Because at the end of the day, politics, journalism and the rest of it is all about them and their careers. They are not interested in anything else.

Steve Rolles said...

whilst I share you cynicism up to a point its hard to deny that despite the repeated setbacks the reform arguments have never garnered such mainstream support. Its a war of attrition I suppose, but the environment is becomeing ever more hostile to failed expensive punitive enforcement responses, and more conducive to a sensible debate arou nd alternatives - that are increasingly well understood. Even the language of the debate is changing, with decrim and regulation no longer seen as fringe or extereme ideas.
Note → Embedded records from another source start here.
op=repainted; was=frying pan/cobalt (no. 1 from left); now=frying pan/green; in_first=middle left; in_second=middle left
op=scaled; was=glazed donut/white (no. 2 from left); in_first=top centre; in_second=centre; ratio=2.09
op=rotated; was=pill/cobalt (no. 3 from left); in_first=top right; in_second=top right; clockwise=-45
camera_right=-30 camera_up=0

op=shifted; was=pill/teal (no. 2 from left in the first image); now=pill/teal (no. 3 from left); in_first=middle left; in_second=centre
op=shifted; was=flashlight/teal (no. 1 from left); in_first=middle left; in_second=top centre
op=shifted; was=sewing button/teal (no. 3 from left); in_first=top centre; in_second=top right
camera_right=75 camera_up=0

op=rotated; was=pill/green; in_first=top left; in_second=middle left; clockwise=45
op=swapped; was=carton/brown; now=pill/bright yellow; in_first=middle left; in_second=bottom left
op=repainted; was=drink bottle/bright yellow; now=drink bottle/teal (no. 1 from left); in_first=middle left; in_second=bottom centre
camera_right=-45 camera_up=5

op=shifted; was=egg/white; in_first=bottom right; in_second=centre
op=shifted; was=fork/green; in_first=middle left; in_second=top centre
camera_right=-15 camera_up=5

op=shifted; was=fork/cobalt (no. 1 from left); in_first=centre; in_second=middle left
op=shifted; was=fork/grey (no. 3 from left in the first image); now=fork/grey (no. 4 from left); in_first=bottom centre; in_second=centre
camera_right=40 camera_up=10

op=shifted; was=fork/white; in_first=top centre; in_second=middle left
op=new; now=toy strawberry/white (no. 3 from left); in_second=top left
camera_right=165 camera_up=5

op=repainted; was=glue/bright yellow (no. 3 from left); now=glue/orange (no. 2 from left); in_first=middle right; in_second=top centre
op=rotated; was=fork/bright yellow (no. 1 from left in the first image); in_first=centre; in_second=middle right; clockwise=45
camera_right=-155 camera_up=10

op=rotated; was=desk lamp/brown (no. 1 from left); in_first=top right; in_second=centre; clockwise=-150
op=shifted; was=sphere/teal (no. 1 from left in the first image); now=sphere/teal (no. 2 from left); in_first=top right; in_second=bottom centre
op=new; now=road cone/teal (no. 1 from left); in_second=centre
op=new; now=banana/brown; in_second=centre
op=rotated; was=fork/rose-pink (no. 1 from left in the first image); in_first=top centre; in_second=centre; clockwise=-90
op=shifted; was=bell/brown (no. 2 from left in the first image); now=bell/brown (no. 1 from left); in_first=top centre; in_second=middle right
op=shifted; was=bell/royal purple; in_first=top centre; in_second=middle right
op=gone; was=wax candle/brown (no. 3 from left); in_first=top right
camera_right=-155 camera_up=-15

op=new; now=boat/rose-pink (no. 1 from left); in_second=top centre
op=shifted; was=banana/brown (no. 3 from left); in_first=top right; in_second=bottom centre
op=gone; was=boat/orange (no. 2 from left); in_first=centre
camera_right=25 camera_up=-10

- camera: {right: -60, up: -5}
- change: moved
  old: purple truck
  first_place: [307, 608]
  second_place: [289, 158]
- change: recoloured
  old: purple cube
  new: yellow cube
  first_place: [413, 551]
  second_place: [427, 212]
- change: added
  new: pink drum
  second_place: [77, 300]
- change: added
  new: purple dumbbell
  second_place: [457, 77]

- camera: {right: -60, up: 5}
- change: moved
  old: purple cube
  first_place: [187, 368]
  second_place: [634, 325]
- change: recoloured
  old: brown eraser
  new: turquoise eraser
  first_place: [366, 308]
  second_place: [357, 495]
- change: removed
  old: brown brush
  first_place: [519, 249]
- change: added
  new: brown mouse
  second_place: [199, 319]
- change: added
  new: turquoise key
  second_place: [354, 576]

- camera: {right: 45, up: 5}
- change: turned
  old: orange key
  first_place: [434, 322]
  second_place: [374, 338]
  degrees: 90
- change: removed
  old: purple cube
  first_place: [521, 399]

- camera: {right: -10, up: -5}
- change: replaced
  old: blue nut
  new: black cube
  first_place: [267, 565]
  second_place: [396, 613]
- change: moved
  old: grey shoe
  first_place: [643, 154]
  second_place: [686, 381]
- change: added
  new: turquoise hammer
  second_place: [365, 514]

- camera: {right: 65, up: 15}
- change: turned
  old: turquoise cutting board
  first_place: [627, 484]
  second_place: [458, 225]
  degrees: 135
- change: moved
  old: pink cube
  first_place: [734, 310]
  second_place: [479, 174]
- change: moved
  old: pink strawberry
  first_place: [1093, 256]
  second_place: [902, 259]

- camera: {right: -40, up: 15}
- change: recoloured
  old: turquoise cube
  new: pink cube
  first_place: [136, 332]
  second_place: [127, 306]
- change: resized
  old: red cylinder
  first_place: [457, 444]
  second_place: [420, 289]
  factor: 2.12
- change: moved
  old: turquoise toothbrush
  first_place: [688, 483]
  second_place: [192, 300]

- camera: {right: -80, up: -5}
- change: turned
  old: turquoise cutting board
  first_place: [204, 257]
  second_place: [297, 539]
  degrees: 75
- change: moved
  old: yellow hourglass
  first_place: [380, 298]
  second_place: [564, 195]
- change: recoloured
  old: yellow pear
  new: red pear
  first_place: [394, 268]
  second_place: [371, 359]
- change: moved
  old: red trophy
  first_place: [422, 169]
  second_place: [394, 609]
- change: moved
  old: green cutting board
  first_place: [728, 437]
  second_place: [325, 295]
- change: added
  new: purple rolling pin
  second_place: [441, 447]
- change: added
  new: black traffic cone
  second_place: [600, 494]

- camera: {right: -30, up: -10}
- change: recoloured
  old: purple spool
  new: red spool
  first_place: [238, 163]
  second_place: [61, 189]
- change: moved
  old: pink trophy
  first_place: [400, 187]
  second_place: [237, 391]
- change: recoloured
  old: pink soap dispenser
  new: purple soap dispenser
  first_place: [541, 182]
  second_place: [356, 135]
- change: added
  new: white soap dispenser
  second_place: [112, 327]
It may be two steps forward one step back - but there is also a ratchet effect as each editorial or public figure says something sensible and challenges the straw man arguments of the naysayers.

As I said - we are apporaching the tipping point, even if its hard to predcit exactly when it will be. There is space for some optomism that change is now a real prospect.

DavidW said...

Some great comments here, I don't think comments 11 and 12 are cynical though, rather just a blunt statement of the reality of the situation.

What do you think David Cameron knew when he was telling Gordon Brown to stop dithering and increase the penalties for cannabis possession that he didn't know when he voted to recommend downgrading it?

Remember all the 'reefer madness' in the press a couple of years ago? Do you think the press is run by a different cabal today? Do you think these people know something now that they didn't know a couple of years ago? Don't be daft. They just want to sell newspapers, they don't give a shit about what poison they have to put out to do it.

The press are clearly just positioning themselves so they can jump in either direction now. If the American states start legalising so will the European countries and eventually politicians and the press will have to support it here too. If the American voters reject it there will be no change.

Politicians are even more immoral than the journalists. Don't make the mistake of thinking that politicians are just ordinary people who, like most of us, just say what we think. They don't, they are mostly just scum bags out to milk the tax payer and to hang on to their seat at any cost.

They claim they aren't paid enough but that doesn't mean they won't do anything to stay on the gravy train they bitch about.